▶ **Work to complete**
Find each line in the data that contains the string "makeId" and copy those lines. Matching is case-sensitive.

▶ **Provided records**

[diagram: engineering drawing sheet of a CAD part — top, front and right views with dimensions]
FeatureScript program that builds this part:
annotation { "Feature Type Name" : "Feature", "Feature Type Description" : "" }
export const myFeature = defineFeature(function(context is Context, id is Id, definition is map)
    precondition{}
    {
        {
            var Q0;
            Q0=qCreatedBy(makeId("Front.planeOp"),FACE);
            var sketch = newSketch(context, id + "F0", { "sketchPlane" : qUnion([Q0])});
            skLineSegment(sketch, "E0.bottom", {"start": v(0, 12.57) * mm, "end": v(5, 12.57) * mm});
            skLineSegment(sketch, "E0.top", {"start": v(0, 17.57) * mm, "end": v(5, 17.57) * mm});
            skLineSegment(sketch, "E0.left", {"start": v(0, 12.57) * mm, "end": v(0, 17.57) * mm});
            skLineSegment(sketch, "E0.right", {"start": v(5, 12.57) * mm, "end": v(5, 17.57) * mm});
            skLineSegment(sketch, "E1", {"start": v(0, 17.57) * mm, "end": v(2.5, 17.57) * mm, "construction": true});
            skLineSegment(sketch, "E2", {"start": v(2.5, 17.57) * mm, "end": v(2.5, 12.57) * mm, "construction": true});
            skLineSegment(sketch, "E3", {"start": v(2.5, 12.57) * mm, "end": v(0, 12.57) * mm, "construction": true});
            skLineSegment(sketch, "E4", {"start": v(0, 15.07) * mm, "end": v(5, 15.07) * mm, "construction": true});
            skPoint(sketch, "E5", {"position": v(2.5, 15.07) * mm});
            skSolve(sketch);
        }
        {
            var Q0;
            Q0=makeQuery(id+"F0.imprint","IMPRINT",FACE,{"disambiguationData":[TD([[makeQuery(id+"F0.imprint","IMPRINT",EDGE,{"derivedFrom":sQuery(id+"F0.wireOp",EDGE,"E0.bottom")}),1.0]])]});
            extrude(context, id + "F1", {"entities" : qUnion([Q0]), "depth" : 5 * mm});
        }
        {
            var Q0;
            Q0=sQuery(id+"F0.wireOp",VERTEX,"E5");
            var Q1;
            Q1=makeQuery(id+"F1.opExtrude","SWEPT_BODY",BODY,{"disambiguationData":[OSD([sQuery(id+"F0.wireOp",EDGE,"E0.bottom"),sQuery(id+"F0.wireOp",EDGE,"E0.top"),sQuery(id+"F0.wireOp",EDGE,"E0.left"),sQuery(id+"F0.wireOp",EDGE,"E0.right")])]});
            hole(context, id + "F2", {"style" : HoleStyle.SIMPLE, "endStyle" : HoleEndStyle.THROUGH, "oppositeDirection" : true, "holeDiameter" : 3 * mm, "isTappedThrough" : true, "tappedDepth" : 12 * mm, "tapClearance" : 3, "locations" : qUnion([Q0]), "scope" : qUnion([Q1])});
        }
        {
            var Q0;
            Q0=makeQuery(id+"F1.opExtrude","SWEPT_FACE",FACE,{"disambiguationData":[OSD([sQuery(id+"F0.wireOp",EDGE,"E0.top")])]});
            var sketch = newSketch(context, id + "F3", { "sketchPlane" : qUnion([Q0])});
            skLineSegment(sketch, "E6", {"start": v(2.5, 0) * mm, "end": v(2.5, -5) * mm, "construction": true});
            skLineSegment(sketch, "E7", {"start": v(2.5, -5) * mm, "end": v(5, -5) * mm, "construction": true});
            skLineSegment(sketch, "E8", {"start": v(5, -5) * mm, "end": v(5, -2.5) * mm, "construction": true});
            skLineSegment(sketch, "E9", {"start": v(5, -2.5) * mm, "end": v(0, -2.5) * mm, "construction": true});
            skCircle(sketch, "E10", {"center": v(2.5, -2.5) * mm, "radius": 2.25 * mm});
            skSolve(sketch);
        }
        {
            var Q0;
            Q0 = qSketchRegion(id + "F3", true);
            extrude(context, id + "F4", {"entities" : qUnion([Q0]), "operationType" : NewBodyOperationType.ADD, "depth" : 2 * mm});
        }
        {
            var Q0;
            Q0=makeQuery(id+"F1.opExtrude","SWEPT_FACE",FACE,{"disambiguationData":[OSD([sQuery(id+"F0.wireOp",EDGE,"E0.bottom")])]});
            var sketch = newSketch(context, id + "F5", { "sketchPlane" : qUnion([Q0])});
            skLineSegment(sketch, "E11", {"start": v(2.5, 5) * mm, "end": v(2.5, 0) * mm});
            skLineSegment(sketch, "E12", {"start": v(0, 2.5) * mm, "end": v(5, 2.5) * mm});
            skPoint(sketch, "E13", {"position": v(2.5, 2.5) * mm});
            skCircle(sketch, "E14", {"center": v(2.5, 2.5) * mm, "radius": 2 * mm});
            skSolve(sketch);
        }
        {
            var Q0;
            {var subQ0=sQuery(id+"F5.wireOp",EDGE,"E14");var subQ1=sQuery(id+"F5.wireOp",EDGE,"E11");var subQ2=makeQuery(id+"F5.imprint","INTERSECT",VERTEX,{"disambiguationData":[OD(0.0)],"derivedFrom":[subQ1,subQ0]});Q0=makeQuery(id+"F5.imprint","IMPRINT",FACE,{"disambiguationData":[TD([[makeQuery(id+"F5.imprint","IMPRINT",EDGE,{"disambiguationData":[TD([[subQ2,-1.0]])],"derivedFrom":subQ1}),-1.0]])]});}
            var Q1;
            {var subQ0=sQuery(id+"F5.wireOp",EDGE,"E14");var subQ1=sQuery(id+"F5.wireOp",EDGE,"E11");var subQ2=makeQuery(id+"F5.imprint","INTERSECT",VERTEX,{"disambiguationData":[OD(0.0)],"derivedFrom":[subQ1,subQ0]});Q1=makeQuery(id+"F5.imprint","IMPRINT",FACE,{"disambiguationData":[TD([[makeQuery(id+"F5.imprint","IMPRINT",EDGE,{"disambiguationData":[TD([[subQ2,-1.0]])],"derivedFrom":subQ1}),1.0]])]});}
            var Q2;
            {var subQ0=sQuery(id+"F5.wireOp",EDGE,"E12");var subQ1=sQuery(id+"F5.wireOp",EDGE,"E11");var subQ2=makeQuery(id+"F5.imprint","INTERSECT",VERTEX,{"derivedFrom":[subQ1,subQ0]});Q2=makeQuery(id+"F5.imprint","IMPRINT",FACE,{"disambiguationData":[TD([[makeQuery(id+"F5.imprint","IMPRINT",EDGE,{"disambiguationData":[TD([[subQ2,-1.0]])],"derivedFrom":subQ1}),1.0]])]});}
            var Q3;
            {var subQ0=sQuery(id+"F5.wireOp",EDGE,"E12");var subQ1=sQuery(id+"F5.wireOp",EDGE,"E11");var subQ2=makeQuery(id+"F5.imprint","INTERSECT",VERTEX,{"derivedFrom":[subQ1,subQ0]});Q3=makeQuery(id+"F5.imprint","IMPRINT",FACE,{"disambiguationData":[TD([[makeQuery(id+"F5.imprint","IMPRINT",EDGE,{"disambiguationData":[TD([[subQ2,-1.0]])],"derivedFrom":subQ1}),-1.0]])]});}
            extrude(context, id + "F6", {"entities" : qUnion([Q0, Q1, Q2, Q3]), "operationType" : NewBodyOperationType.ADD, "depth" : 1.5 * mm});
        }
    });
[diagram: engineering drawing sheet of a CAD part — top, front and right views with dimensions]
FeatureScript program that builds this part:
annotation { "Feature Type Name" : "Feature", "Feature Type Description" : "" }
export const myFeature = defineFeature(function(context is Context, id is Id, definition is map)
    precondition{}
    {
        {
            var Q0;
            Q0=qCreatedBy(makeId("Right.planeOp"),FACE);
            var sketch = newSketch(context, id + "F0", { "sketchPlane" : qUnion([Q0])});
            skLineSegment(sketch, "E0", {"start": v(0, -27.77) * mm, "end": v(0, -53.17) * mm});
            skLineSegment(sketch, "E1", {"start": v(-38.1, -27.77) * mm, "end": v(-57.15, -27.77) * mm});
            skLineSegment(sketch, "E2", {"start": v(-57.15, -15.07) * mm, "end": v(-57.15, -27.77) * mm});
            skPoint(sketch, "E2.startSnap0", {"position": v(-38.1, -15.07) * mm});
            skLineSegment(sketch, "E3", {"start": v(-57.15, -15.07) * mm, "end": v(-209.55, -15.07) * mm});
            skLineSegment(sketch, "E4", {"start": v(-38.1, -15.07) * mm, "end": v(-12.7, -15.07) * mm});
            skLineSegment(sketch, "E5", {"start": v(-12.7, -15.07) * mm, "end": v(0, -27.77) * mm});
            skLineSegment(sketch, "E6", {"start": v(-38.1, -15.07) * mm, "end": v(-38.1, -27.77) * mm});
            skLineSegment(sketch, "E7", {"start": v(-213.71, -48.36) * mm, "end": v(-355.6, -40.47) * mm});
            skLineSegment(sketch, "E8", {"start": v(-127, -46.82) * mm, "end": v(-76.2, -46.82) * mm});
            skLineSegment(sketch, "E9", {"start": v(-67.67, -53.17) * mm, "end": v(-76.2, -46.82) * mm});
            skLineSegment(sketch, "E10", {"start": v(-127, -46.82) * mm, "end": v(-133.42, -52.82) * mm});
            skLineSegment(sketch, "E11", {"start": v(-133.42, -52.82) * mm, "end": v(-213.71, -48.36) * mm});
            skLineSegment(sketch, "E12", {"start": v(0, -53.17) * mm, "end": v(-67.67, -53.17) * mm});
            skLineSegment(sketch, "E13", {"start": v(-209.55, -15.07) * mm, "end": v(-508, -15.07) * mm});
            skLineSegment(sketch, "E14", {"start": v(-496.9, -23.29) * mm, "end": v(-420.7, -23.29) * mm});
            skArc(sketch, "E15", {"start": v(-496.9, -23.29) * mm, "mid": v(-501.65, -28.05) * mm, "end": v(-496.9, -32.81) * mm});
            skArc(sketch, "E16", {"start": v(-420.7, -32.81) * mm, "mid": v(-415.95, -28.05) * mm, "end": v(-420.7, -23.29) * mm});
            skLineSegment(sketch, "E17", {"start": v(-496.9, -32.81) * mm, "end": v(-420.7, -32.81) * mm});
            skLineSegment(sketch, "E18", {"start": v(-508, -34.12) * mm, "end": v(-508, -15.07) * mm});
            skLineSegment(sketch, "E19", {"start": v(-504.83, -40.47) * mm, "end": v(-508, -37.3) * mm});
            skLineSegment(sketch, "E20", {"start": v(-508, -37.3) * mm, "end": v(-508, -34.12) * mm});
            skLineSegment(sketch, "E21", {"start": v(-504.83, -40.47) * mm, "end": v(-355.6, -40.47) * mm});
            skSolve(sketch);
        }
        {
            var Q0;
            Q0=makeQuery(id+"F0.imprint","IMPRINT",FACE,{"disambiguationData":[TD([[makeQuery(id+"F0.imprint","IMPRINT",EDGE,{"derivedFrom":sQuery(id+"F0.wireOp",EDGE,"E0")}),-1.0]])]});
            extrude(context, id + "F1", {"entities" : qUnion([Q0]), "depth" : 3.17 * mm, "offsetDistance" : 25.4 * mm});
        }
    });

▶ **Output of the task**
            Q0=qCreatedBy(makeId("Front.planeOp"),FACE);
            Q0=qCreatedBy(makeId("Right.planeOp"),FACE);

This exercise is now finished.